GOAL OF THE EXERCISE:
In the listing that follows, determine how many lines include the word "para". Respond with that number alone.

DATA:
· · · · ·
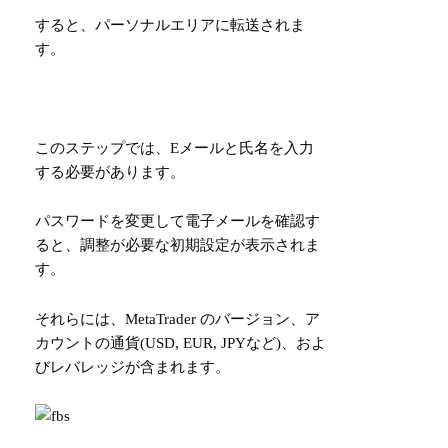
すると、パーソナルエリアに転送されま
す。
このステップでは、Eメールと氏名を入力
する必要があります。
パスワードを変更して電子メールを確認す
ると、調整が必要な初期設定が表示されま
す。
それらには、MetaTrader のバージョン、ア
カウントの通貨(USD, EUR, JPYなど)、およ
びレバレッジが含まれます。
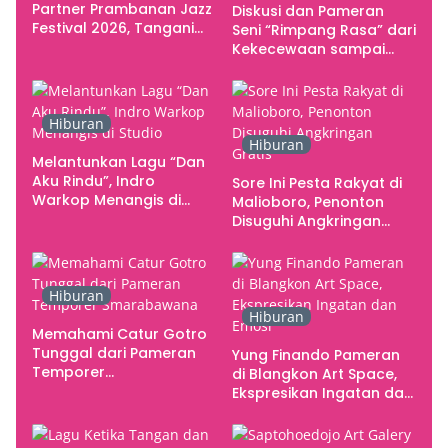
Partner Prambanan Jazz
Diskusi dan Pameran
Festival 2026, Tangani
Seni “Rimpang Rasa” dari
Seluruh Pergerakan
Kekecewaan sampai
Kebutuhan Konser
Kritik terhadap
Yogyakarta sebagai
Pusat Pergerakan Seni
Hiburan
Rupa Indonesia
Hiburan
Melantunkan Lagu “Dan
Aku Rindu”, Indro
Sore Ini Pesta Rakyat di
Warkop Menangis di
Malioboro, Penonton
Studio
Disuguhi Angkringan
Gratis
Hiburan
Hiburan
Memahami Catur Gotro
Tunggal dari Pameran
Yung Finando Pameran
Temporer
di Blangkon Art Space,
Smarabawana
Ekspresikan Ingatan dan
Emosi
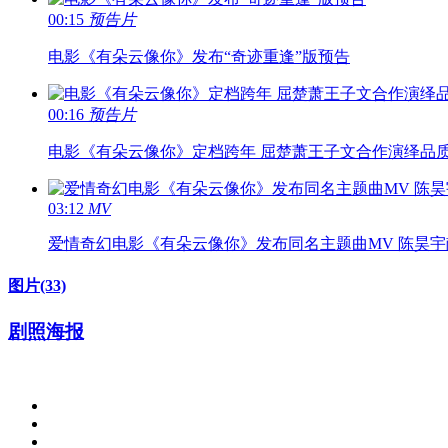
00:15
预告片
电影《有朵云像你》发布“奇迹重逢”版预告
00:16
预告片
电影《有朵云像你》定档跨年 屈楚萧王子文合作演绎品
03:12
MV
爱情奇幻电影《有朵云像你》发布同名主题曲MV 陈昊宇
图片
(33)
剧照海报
· · · · ·
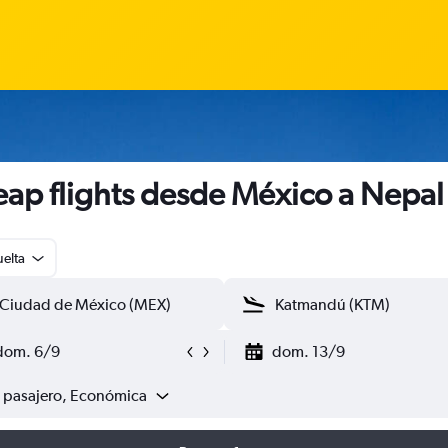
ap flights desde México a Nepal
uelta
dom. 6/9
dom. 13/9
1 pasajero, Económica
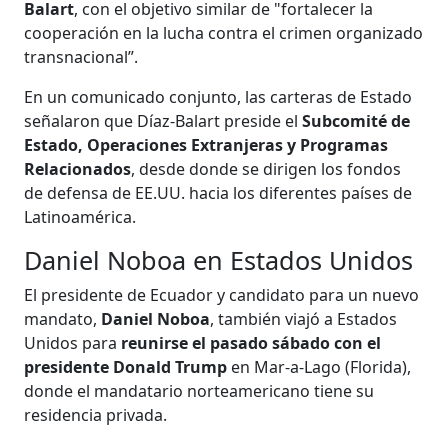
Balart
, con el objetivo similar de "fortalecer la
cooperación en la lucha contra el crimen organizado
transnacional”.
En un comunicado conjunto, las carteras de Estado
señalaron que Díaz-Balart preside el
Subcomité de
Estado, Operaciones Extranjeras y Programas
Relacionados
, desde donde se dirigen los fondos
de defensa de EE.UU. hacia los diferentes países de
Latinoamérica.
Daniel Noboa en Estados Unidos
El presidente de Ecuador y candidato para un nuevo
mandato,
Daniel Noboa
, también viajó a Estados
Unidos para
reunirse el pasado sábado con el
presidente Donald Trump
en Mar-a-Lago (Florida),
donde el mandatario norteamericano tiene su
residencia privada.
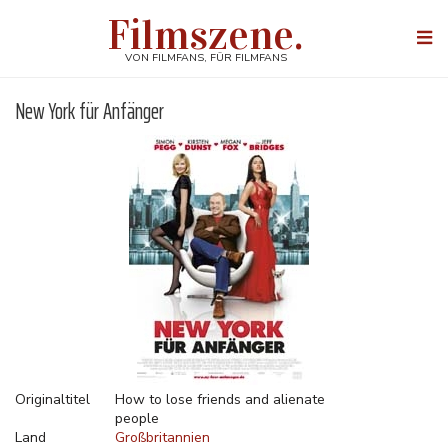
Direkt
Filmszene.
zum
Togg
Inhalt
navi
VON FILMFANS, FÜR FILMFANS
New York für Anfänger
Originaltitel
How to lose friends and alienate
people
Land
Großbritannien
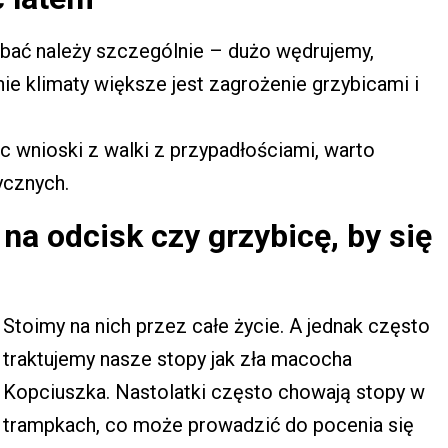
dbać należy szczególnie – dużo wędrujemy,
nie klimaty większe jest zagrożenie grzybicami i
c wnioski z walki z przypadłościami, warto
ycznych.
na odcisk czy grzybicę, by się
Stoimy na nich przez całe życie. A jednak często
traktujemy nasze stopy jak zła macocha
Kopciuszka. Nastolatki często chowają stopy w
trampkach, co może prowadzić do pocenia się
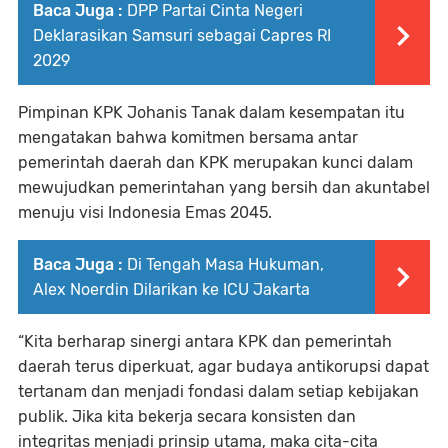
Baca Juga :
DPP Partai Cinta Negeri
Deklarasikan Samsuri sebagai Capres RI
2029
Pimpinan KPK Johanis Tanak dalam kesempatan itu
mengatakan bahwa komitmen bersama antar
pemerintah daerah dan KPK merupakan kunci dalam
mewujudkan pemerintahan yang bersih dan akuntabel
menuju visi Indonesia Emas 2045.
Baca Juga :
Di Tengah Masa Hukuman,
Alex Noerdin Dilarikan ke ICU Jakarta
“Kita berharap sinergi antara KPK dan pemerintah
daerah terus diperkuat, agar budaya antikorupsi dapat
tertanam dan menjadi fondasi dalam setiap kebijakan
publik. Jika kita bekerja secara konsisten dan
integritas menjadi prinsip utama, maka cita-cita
· · · · ·
RESPONSE TO THE TASK:
2